▶ Your instructions: Only the number should be given: how many lines below contain "depth".

◆ ◆ ◆

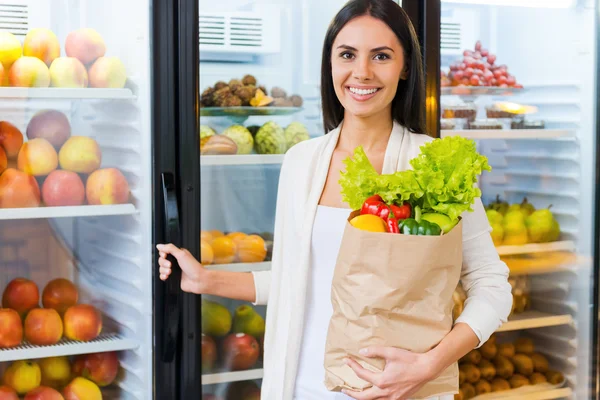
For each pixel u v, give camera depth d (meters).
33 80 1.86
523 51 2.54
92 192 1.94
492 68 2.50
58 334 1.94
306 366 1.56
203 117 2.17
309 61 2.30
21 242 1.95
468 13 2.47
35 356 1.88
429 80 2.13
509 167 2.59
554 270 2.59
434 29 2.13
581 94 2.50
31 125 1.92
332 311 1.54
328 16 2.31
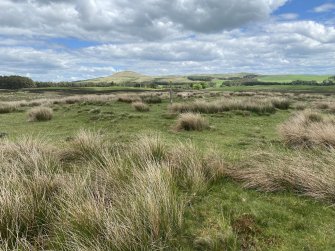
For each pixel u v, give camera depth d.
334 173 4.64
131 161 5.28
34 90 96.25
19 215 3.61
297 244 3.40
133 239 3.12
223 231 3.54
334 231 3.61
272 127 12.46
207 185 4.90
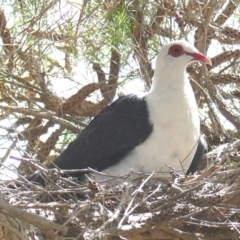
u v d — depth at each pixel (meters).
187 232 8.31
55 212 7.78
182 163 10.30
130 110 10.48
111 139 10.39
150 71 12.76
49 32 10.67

◆ ◆ ◆

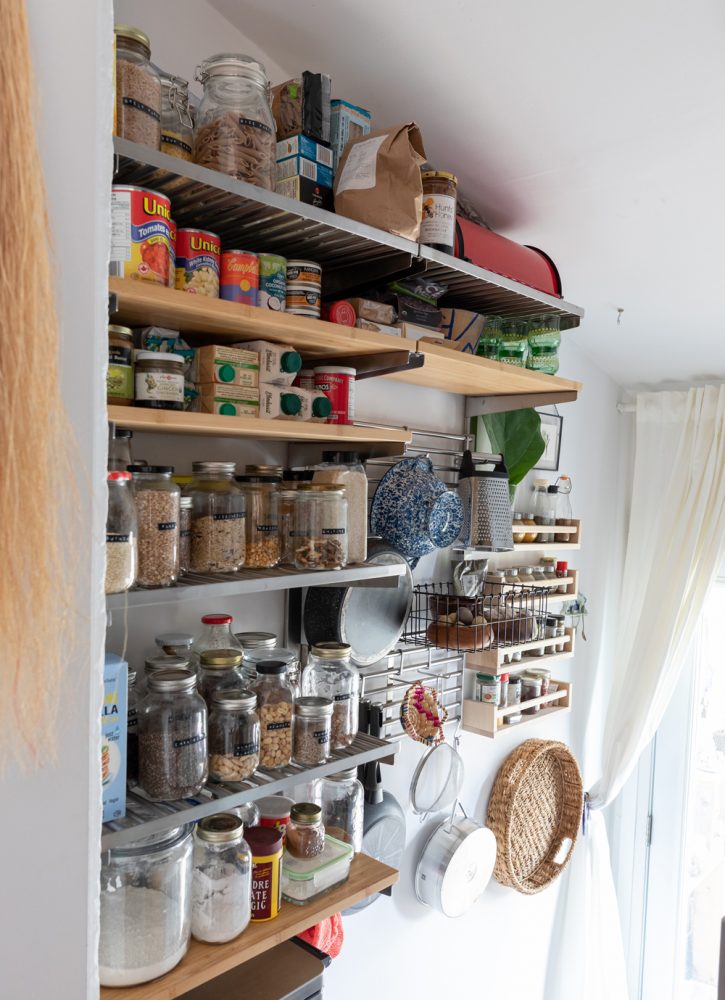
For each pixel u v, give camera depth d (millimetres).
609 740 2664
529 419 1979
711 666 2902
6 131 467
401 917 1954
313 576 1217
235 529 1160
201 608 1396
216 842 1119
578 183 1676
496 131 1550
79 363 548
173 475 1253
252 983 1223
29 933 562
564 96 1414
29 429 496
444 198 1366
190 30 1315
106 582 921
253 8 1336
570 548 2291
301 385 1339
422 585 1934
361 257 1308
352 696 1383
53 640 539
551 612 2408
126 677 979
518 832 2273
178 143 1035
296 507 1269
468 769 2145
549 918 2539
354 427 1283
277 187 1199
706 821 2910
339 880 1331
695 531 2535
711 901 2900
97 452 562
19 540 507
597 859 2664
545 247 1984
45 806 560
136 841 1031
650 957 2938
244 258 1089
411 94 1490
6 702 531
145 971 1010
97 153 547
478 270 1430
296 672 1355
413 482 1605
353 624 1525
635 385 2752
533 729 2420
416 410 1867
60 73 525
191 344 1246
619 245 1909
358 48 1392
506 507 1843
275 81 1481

◆ ◆ ◆

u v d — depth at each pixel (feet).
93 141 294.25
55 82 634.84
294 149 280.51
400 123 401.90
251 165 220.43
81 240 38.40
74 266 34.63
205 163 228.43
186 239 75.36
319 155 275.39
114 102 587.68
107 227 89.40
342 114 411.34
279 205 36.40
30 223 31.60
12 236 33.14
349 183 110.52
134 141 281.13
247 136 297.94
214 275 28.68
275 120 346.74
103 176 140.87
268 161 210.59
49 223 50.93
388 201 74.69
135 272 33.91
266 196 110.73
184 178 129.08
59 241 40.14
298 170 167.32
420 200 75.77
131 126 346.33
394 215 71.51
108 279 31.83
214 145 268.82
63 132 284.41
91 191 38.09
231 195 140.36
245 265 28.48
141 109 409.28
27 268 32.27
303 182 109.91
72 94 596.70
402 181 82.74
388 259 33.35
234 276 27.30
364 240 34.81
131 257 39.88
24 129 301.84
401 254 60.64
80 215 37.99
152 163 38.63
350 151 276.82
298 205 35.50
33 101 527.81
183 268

◆ ◆ ◆

▶ Answer area: 5